Collected data:
=== Begin Enclosure ===

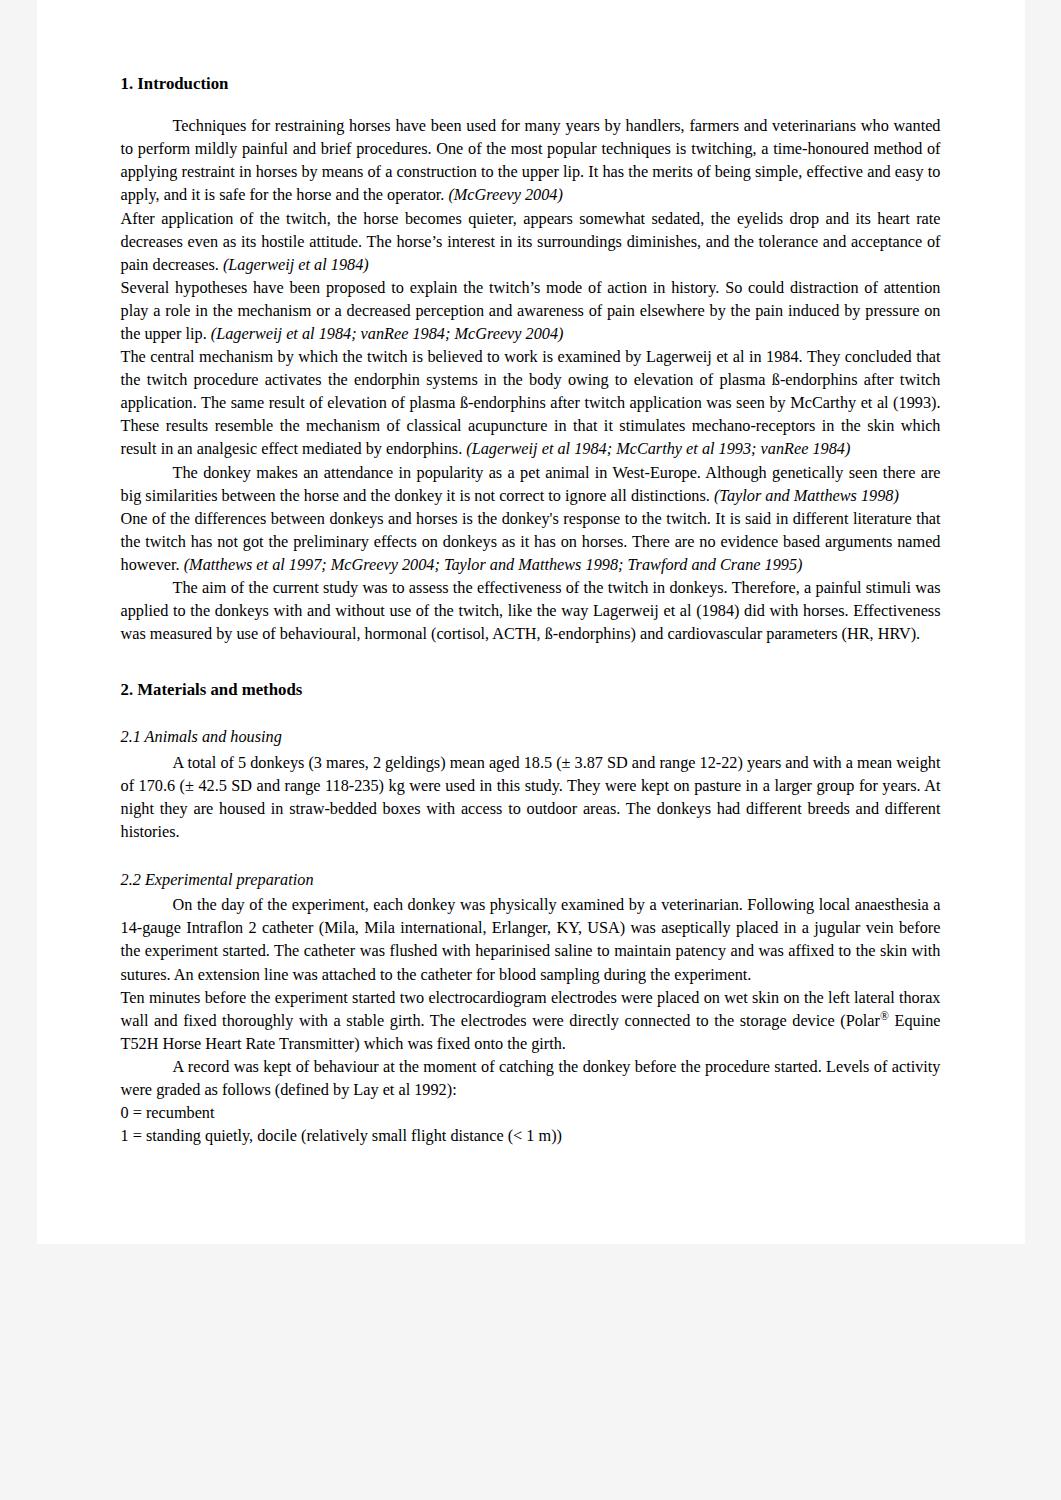1. Introduction
Techniques for restraining horses have been used for many years by handlers, farmers and veterinarians who wanted to perform mildly painful and brief procedures. One of the most popular techniques is twitching, a time-honoured method of applying restraint in horses by means of a construction to the upper lip. It has the merits of being simple, effective and easy to apply, and it is safe for the horse and the operator. (McGreevy 2004)
After application of the twitch, the horse becomes quieter, appears somewhat sedated, the eyelids drop and its heart rate decreases even as its hostile attitude. The horse’s interest in its surroundings diminishes, and the tolerance and acceptance of pain decreases. (Lagerweij et al 1984)
Several hypotheses have been proposed to explain the twitch’s mode of action in history. So could distraction of attention play a role in the mechanism or a decreased perception and awareness of pain elsewhere by the pain induced by pressure on the upper lip. (Lagerweij et al 1984; vanRee 1984; McGreevy 2004)
The central mechanism by which the twitch is believed to work is examined by Lagerweij et al in 1984. They concluded that the twitch procedure activates the endorphin systems in the body owing to elevation of plasma ß-endorphins after twitch application. The same result of elevation of plasma ß-endorphins after twitch application was seen by McCarthy et al (1993). These results resemble the mechanism of classical acupuncture in that it stimulates mechano-receptors in the skin which result in an analgesic effect mediated by endorphins. (Lagerweij et al 1984; McCarthy et al 1993; vanRee 1984)
The donkey makes an attendance in popularity as a pet animal in West-Europe. Although genetically seen there are big similarities between the horse and the donkey it is not correct to ignore all distinctions. (Taylor and Matthews 1998)
One of the differences between donkeys and horses is the donkey's response to the twitch. It is said in different literature that the twitch has not got the preliminary effects on donkeys as it has on horses. There are no evidence based arguments named however. (Matthews et al 1997; McGreevy 2004; Taylor and Matthews 1998; Trawford and Crane 1995)
The aim of the current study was to assess the effectiveness of the twitch in donkeys. Therefore, a painful stimuli was applied to the donkeys with and without use of the twitch, like the way Lagerweij et al (1984) did with horses. Effectiveness was measured by use of behavioural, hormonal (cortisol, ACTH, ß-endorphins) and cardiovascular parameters (HR, HRV).
2. Materials and methods
2.1 Animals and housing
A total of 5 donkeys (3 mares, 2 geldings) mean aged 18.5 (± 3.87 SD and range 12-22) years and with a mean weight of 170.6 (± 42.5 SD and range 118-235) kg were used in this study. They were kept on pasture in a larger group for years. At night they are housed in straw-bedded boxes with access to outdoor areas. The donkeys had different breeds and different histories.
2.2 Experimental preparation
On the day of the experiment, each donkey was physically examined by a veterinarian. Following local anaesthesia a 14-gauge Intraflon 2 catheter (Mila, Mila international, Erlanger, KY, USA) was aseptically placed in a jugular vein before the experiment started. The catheter was flushed with heparinised saline to maintain patency and was affixed to the skin with sutures. An extension line was attached to the catheter for blood sampling during the experiment.
Ten minutes before the experiment started two electrocardiogram electrodes were placed on wet skin on the left lateral thorax wall and fixed thoroughly with a stable girth. The electrodes were directly connected to the storage device (Polar® Equine T52H Horse Heart Rate Transmitter) which was fixed onto the girth.
A record was kept of behaviour at the moment of catching the donkey before the procedure started. Levels of activity were graded as follows (defined by Lay et al 1992):
0 = recumbent
1 = standing quietly, docile (relatively small flight distance (< 1 m))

=== End Enclosure ===

Instructions to follow: Nothing but the lines from the first line of the records above to the line with "Techniques for restraining", inclusive, should be transcribed exactly, and the pictures must be left out.

Response to the exercise:
1. Introduction
Techniques for restraining horses have been used for many years by handlers, farmers and veterinarians who wanted to perform mildly painful and brief procedures. One of the most popular techniques is twitching, a time-honoured method of applying restraint in horses by means of a construction to the upper lip. It has the merits of being simple, effective and easy to apply, and it is safe for the horse and the operator. (McGreevy 2004)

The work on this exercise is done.